I have been thinking about this issue and relating it to my experience in Photo Editing, I realise it sounds tenuous but bear with me, my business is in imaging training so I can see a parrallel.
If you take a an 8 bit image file and apply adjustments to it you get an issue called posterization, if the adjustments are great enough it looks terrible. If the same file is up sampled to 16 bit, it looks the same but when you apply adjustments due to the way the program reallocates data you get much smoother tonal transitions. Upsampling works really well but only if adjsutments are applied otherwise the file looks the same.
I imagine with sound the situaltion is the same up sampling will work really well but only if the adjsutments applied after up sampling are intelligent and sensible and that is I imagine where something may well be gained and I suspect lots of experimentation could produce some pretty amazing results beyond those currently available simply because no one size fits all solution is ever the best......every image file is different, and the same with sound recordings.
Adding a tube buffer would I think be like adding a low level noise filter to a image file, the effect is to apply very low level noise over the entire image (thought with a dvanced editing this is very adjsutable, but in the analogue domain of the tube buffer it would not be I imagine, basically all or nothing). The noise smooths the transitions between tones by adding extra tones in between, but it adds an overall grain effect that also removes micro detail and definition.

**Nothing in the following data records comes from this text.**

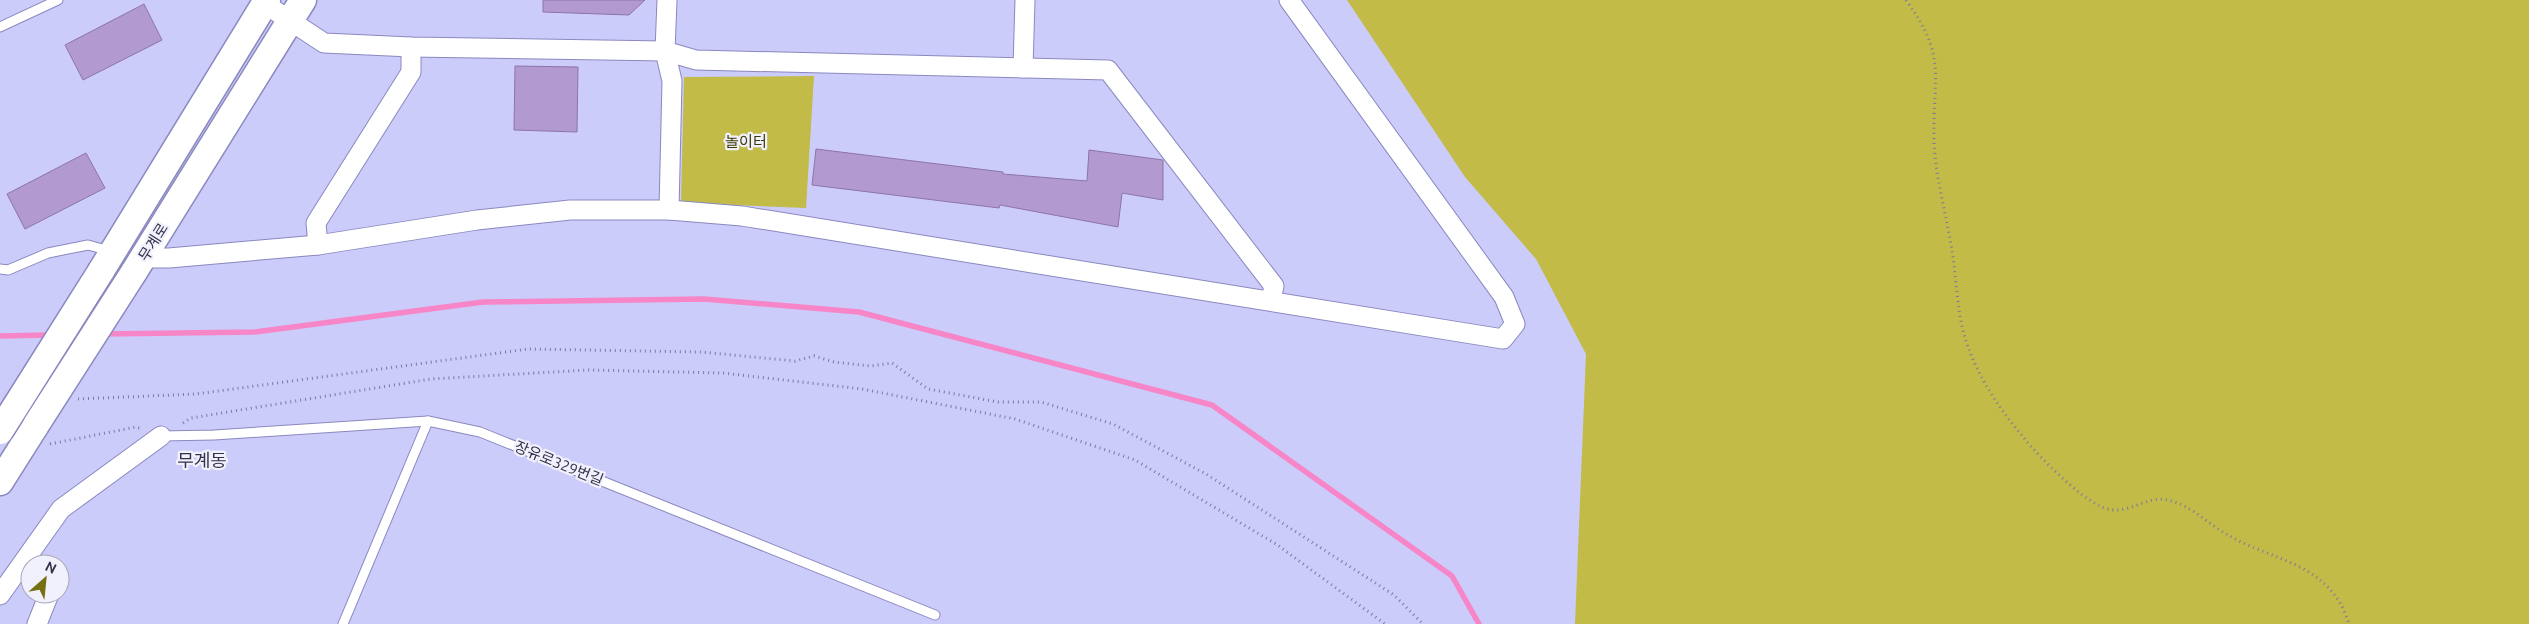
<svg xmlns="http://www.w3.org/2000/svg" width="2529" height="624" font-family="Ubuntu,'Noto Sans KR',sans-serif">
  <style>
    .green { fill: #c2bb47 }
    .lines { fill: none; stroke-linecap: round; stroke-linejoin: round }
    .stream { stroke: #f686c7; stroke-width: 5.5 }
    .building { fill: #b29acf; stroke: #8d74a8 }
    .lane-casing { stroke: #8a88bf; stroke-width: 11 }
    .street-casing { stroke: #8a88bf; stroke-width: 21 }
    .secondary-casing { stroke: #8a88bf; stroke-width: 29 }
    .path { stroke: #7b7a9c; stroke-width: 3; stroke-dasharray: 1 4; stroke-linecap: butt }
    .lane { stroke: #fff; stroke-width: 9 }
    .street { stroke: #fff; stroke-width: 19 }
    .secondary { stroke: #fff; stroke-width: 26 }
    .secondary-bridge-casing { stroke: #8a88bf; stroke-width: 29; stroke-linecap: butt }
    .secondary-bridge { stroke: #fff; stroke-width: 26 }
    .labels { text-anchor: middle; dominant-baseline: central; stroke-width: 4.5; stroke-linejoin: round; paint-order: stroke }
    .park-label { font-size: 15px; fill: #3d3900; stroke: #f1f1fd }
    .street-label { font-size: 15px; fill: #333249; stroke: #f1f1fd }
    .quarter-label { font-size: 18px; fill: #333249; stroke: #f1f1fd }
  </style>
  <rect width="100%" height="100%" fill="#ccccfa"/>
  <g class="green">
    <polygon points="1347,0 2529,0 2529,624 1575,624 1586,354 1536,259 1465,177"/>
    <polygon points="814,76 806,208 681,203 684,77"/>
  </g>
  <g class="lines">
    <g class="stream">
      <polyline points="102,334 255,332 483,302 704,299 859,312 1212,405 1452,576 1479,624"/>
      <polyline points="0,336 50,335"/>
    </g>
  </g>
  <g class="building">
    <polygon points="543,0 645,0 629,15 543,12"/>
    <polygon points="144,4 162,40 83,80 65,45"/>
    <polygon points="515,66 578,67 577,132 514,130"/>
    <polygon points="816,149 1003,172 1003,174 1087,181 1089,150 1163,160 1163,200 1122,193 1118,227 1000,205 999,208 812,185"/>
    <polygon points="86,153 105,188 25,229 7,194"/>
  </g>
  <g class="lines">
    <g class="lane-casing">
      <g id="lane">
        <polyline points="0,27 58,0"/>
        <polyline points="0,269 8,270 48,253 88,245 110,251"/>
        <polyline points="161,436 214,435 428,421 480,432 935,615"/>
        <polyline points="343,624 428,421"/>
      </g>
    </g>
    <g class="street-casing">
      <g id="street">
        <polyline points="667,0 665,51 672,81 669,210"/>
        <polyline points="265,4 324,43 411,47 665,51 696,60 1108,70 1274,286 1271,300"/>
        <polyline points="1023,68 1025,0"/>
        <polyline points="318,245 316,223 411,72 411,47"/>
        <polyline points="143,258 169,258 318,245 477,220 570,210 669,210 742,216 1503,339 1515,324 1504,297 1289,0"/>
        <polyline points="0,595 61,509 161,436"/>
        <polyline points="37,624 49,594"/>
      </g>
    </g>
    <g class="secondary-casing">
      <g id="secondary">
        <polyline points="101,271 267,0"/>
        <polyline points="134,272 303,0"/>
        <polyline points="0,482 36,425"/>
      </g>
    </g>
    <g class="path">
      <path d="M1906 0C1947 57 1933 73 1934 136 1934 170 1944 205 1950 239 1955 264 1956 290 1960 316 1967 361 1995 404 2024 438 2040 458 2079 497 2102 507 2126 518 2144 495 2168 500 2191 505 2208 524 2228 535 2274 562 2330 562 2349 624"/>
      <polyline points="78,399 196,394 528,349 701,352 795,361 814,356 834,362 870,366 892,363 928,389 998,402 1041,402 1113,424 1206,474 1394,595 1423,624"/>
      <polyline points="183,423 191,418 431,379 588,370 723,373 862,389 1015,419 1135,460 1276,544 1385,624"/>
      <polyline points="50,444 136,427 142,429"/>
    </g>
    <use href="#lane" class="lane"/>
    <use href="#street" class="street"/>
    <use href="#secondary" class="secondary"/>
    <g class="secondary-bridge-casing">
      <g id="secondary-bridge">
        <polyline points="36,425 134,272"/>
        <polyline points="0,431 101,271"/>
      </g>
    </g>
    <use href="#secondary-bridge" class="secondary-bridge"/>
  </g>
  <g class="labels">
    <g class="park-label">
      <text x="746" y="141">놀이터</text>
    </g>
    <g class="street-label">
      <text transform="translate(153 242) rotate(-58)">무계로</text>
      <text transform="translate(559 463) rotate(22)">장유로329번길</text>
    </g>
    <g class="quarter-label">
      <text x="202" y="460">무계동</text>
    </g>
  </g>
  <g transform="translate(45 579) rotate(27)"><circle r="24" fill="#f1f1fd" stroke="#a5a5b5"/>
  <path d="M0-4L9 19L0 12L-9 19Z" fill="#767010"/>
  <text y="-8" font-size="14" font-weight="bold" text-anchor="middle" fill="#333249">N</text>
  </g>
</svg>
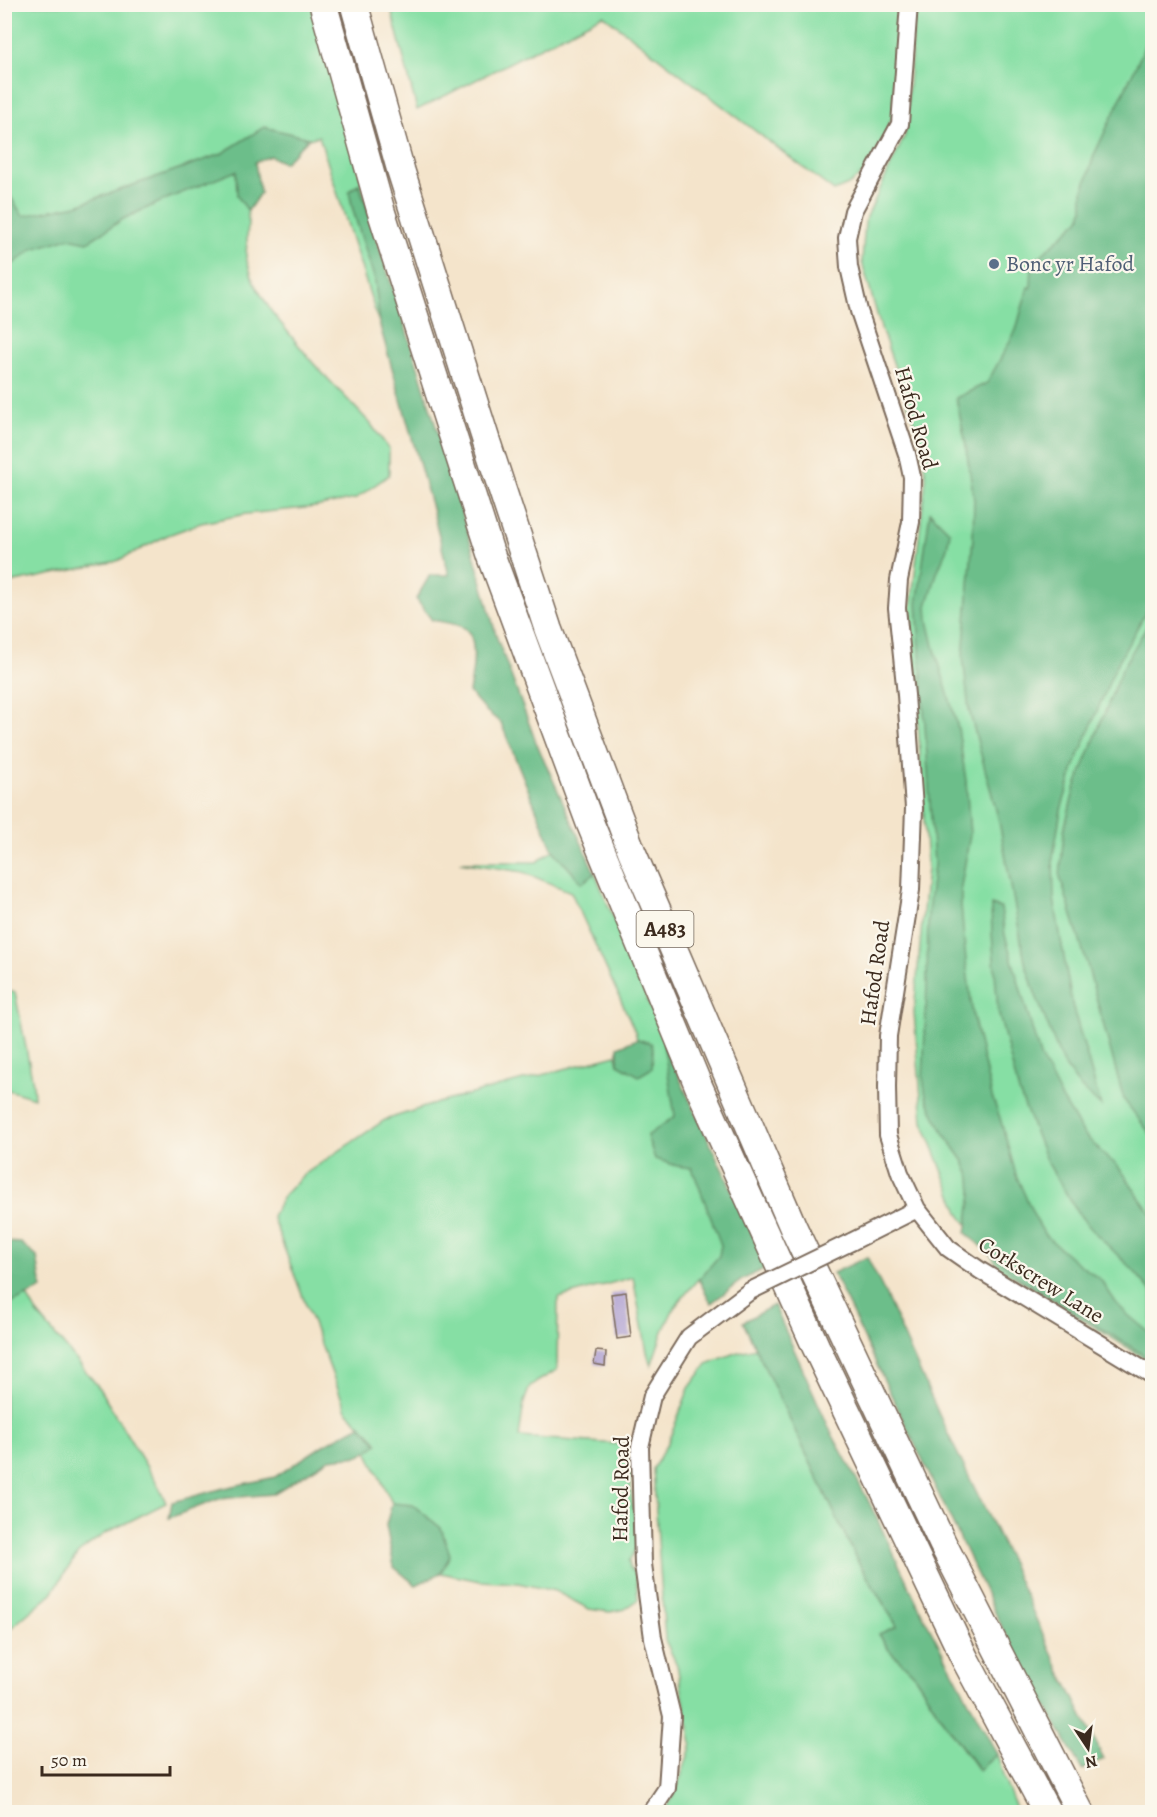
<svg xmlns="http://www.w3.org/2000/svg" width="1157" height="1817" font-family="Alegreya,serif">
  <style>
    .green { fill: #86dfa4; stroke: #608461; stroke-width: 1.5 }
    .forest { fill: #6cbe8a; stroke: #547454; stroke-width: 1.5 }
    .building { fill: #b0a2d2 }
    .lines { fill: none; stroke-linecap: round; stroke-linejoin: round }
    .minor-casing { stroke: #7c6b5b; stroke-width: 20 }
    .trunk-casing { stroke: #7c6b5b; stroke-width: 30 }
    .minor { stroke: #fff; stroke-width: 16 }
    .trunk { stroke: #fff; stroke-width: 27 }
    .minor-bridge-casing { stroke: #7c6b5b; stroke-width: 20; stroke-linecap: butt }
    .minor-bridge { stroke: #fff; stroke-width: 16 }
    .service-dot { fill: #5c6f8a; stroke: #fbf7ec; stroke-width: 2 }
    .labels { text-anchor: middle; dominant-baseline: central; stroke-width: 4.5; stroke-linejoin: round; paint-order: stroke }
    .shield { fill: #fbf7ec; stroke: #75685c; stroke-width: 1.5 }
    .shield-label { font-size: 21px; font-weight: bold; fill: #3b2a1e }
    .service-label { font-size: 22px; fill: #4e5e75; stroke: #fbf7ec; text-anchor: start }
    .street-label { font-size: 22px; fill: #3b2a1e; stroke: #fbf7ec }
  </style>
  <rect width="100%" height="100%" fill="#fbf7ec"/>
  <filter id="ink" filterUnits="userSpaceOnUse"><feTurbulence type="fractalNoise" baseFrequency=".0167" numOctaves="2"/><feDisplacementMap in="SourceGraphic" scale="12" xChannelSelector="R" yChannelSelector="G"/><feConvolveMatrix kernelMatrix="1 2 1 2 8 2 1 2 1" color-interpolation-filters="sRGB"/></filter>
  <filter id="wash" filterUnits="userSpaceOnUse"><feTurbulence type="fractalNoise" baseFrequency=".008" numOctaves="4" result="noise"/><feDisplacementMap in="SourceGraphic" scale="24" xChannelSelector="R" yChannelSelector="G"/><feGaussianBlur stdDeviation="1.35" result="paint"/><feColorMatrix in="noise" values="0 0 0 0 0 0 0 0 0 0 0 0 0 0 0 0 0 1.4 0 .05"/><feComposite in="paint" operator="in"/></filter>
  <g filter="url(#wash)">
    <rect width="100%" height="100%" fill="#f4e4cb"/>
    <path class="green" d="M 5,5 L 313,5 L 375,232 L 358,184 L 349,191 L 353,210 L 375,280 L 380,326 L 319,136 L 244,158 L 248,221 L 246,258 L 254,283 L 271,311 L 313,363 L 370,423 L 389,449 L 389,475 L 355,499 L 315,507 L 246,514 L 201,523 L 168,535 L 117,561 L 5,584 Z
      M 390,5 L 897,5 L 893,115 L 880,146 L 863,174 L 848,185 L 834,191 L 603,15 L 417,110 Z
      M 915,5 L 1152,5 L 1152,1363 L 1001,1269 L 960,1215 L 923,1122 L 914,1012 L 927,868 L 911,608 L 926,477 L 920,439 L 881,328 L 862,262 L 865,221 L 905,135 Z
      M 553,850 L 582,883 L 595,873 L 682,1084 L 663,1045 L 745,1259 L 705,1291 L 698,1279 L 674,1308 L 663,1331 L 651,1366 L 647,1352 L 633,1277 L 558,1298 L 557,1370 L 530,1386 L 524,1402 L 519,1437 L 632,1445 L 631,1491 L 638,1544 L 629,1561 L 630,1568 L 636,1574 L 638,1600 L 625,1609 L 610,1612 L 589,1609 L 555,1591 L 518,1583 L 480,1581 L 441,1573 L 392,1503 L 367,1451 L 378,1443 L 346,1410 L 272,1216 L 284,1195 L 302,1176 L 385,1120 L 434,1104 L 616,1055 L 618,1064 L 651,1044 L 637,1039 L 635,1031 L 571,892 L 523,872 L 460,862 L 537,862 Z
      M 5,992 L 15,992 L 33,1083 L 34,1098 L 5,1089 Z
      M 4,1254 L 36,1312 L 97,1385 L 159,1487 L 166,1503 L 104,1534 L 78,1553 L 52,1593 L 5,1633 Z
      M 756,1348 L 856,1558 L 897,1626 L 879,1634 L 889,1650 L 913,1673 L 946,1725 L 978,1770 L 997,1754 L 1005,1782 L 1018,1812 L 664,1812 L 676,1791 L 692,1744 L 677,1665 L 665,1640 L 653,1469 L 669,1440 L 689,1388 L 707,1364 L 735,1353 Z"/>
    <path class="forest" d="M 1146,5 L 1152,5 L 1152,601 L 1115,668 L 1075,765 L 1061,810 L 1053,857 L 1054,899 L 1072,1004 L 1101,1106 L 1080,1087 L 1062,1062 L 1035,993 L 1025,962 L 999,821 L 969,710 L 963,657 L 973,537 L 974,500 L 965,440 L 956,398 L 987,383 L 1016,330 L 1028,287 L 1031,288 L 1032,264 L 1080,219 L 1083,210 L 1083,192 L 1094,155 L 1142,53 L 1147,36 Z
      M 264,127 L 309,138 L 284,163 L 270,156 L 255,162 L 260,193 L 248,211 L 237,196 L 236,171 L 169,198 L 123,219 L 88,242 L 68,238 L 33,249 L 13,264 L 6,260 L 5,188 L 23,216 L 77,205 L 221,154 Z
      M 359,184 L 416,360 L 472,547 L 497,638 L 536,742 L 595,873 L 582,883 L 553,850 L 501,723 L 486,711 L 469,692 C 472,677 480,637 464,628 C 456,623 441,622 432,620 L 416,599 L 430,575 L 449,575 L 432,508 L 380,326 L 375,280 L 353,210 L 349,191 Z
      M 930,512 L 950,532 L 947,548 L 937,573 L 927,606 L 928,620 L 934,646 L 958,728 L 966,781 L 970,834 L 961,887 L 961,905 L 966,961 L 973,1016 L 992,1097 L 1000,1118 L 1016,1175 L 1035,1218 L 1045,1235 L 1075,1261 L 1101,1280 L 1117,1304 L 1128,1315 L 1152,1335 L 1152,1360 L 1018,1277 L 966,1233 L 972,1194 L 971,1178 L 963,1160 L 945,1135 L 934,1115 L 926,1097 L 923,1078 L 927,984 L 928,912 L 934,864 L 917,604 Z
      M 1152,617 L 1152,1136 L 1124,1100 L 1087,964 L 1060,877 L 1064,830 L 1074,791 L 1121,671 Z
      M 991,905 L 1001,908 L 1005,935 L 1040,1056 L 1061,1097 L 1083,1133 L 1106,1157 L 1116,1164 L 1127,1178 L 1139,1197 L 1152,1215 L 1152,1292 L 1133,1270 L 1092,1230 L 1078,1213 L 1046,1160 L 1019,1092 L 998,1011 L 992,933 Z
      M 637,1039 L 651,1043 L 653,1049 L 652,1068 L 639,1076 L 618,1064 L 618,1047 Z
      M 663,1043 L 768,1267 L 742,1280 L 711,1303 L 699,1279 L 719,1256 L 721,1245 L 692,1168 L 677,1166 L 655,1159 L 647,1136 L 675,1116 Z
      M 5,1242 L 21,1243 L 37,1257 L 42,1289 L 10,1304 L 5,1294 Z
      M 867,1257 L 882,1287 L 946,1430 L 1005,1550 L 1051,1652 L 1104,1759 L 1082,1770 L 1002,1627 L 833,1273 Z
      M 774,1305 L 831,1432 L 867,1498 L 923,1615 L 997,1754 L 979,1770 L 946,1725 L 913,1673 L 889,1650 L 879,1634 L 897,1626 L 856,1558 L 743,1322 Z
      M 361,1425 L 378,1444 L 360,1456 L 329,1459 L 273,1494 L 219,1499 L 169,1518 L 172,1502 L 224,1488 L 275,1477 L 325,1444 Z
      M 392,1503 L 413,1505 L 441,1528 L 450,1555 L 441,1573 L 416,1585 L 394,1567 L 386,1525 Z"/>
    <g id="blocks">
      <path class="building" d="M 626,1292 L 631,1337 L 617,1339 L 611,1294 Z
        M 596,1351 L 606,1352 L 605,1366 L 594,1364 Z"/>
    </g>
  </g>
  <g filter="url(#ink)">
    <use href="#blocks" fill-opacity="0" stroke="#7c6b5b" stroke-width="1.5"/>
    <g class="lines">
      <g class="minor-casing">
        <path id="minor" d="M 909,4 L 900,124 L 853,211 L 847,238 L 849,267 L 859,311 L 907,454 L 912,477 L 911,522 L 899,580 L 897,608 L 906,695 L 914,808 L 911,890 L 888,1036 L 887,1087 L 888,1135 L 900,1173 L 917,1209 L 948,1248 L 981,1271 L 1152,1375
          M 851,1242 L 917,1209
          M 651,1812 L 667,1788 L 672,1716 L 653,1638 L 643,1564 L 640,1447 L 652,1396 L 689,1337 L 750,1291"/>
      </g>
      <g class="trunk-casing">
        <path id="trunk" d="M 323,4 L 381,211 L 491,555 L 590,823 L 699,1087 L 816,1347 L 965,1659 L 1047,1812
          M 354,4 L 401,171 L 486,440 L 548,629 L 632,852 L 793,1227 L 942,1542 L 1080,1812"/>
      </g>
      <use href="#minor" class="minor"/>
      <use href="#trunk" class="trunk"/>
      <g class="minor-bridge-casing">
        <path id="minor-bridge" d="M 750,1291 L 851,1242"/>
      </g>
      <use href="#minor-bridge" class="minor-bridge"/>
    </g>
  </g>
  <circle class="service-dot" cx="994" cy="264" r="6"/>
  <g class="labels">
    <rect class="shield" x="636.5" y="911" width="57" height="36" rx="4.5"/>
    <g class="shield-label">
      <text x="665" y="929">A483</text>
    </g>
    <g class="service-label">
      <text x="1006" y="264">Bonc yr Hafod</text>
    </g>
    <g class="street-label">
      <text transform="translate(916 418) rotate(74)">Hafod Road</text>
      <text transform="translate(875 973) rotate(-82)">Hafod Road</text>
      <text transform="translate(1041 1280) rotate(32)">Corkscrew Lane</text>
      <text transform="translate(621 1489) rotate(-89)">Hafod Road</text>
    </g>
  </g>
  <rect width="1157" height="1817" fill="none" stroke="#fbf7ec" stroke-width="24"/>
  <g transform="translate(1088 1748) rotate(167)" stroke="#fbf7ec" stroke-width="4.5" paint-order="stroke">
  <path d="M0-4.5L10 22L0 15L-10 22Z" fill="#3b2a1e"/>
  <text y="-9" font-size="16" font-weight="bold" text-anchor="middle" fill="#3b2a1e">N</text>
  </g>
  <path d="M42 1766v9h128v-9" fill="none" stroke="#3b2a1e" stroke-width="3"/>
  <text x="51" y="1766" font-size="18" fill="#3b2a1e" stroke="#fbf7ec" stroke-width="4.5" paint-order="stroke">50 m</text>
</svg>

To the naked eye at a distance it looks neat and film-like if done right, but the damage on close inspection is obvious. It does help compensate for poor files but it only really works well if you massively upsize/sample the file first and then apply the noise in the upsized format, before downsampling which will compress the blending a bit to add back a little punch.
Overall I think intelligent up-sampling with clever application of noise applied digitally to only limited parts of the audio spectrum will work to make harsh recordings acceptable, but it all has to be done in the digital domain.
My final idea then is this...take the recordings transfer them to a computer as 24 bit files, edit to suit using a suitable equipped editing program (I need to check which ones have the right tools) then re-burn as 24 bit DVD_V files and play then on a good universal disc player. This definitely works well with LPs I have dne is many times and I plan to digitise and treat my whole LP collection this way when I have a better soundcard and phono pre on the Mac.
I imagine the cost overall would be less than the tube buffer or any number of flash bits of gear too, and the really neat thing is you can build into the re-recorded music the exact EQ and ambience settings you need for your music listening room!
Have a great weekend- I'm off to build a circuit or two.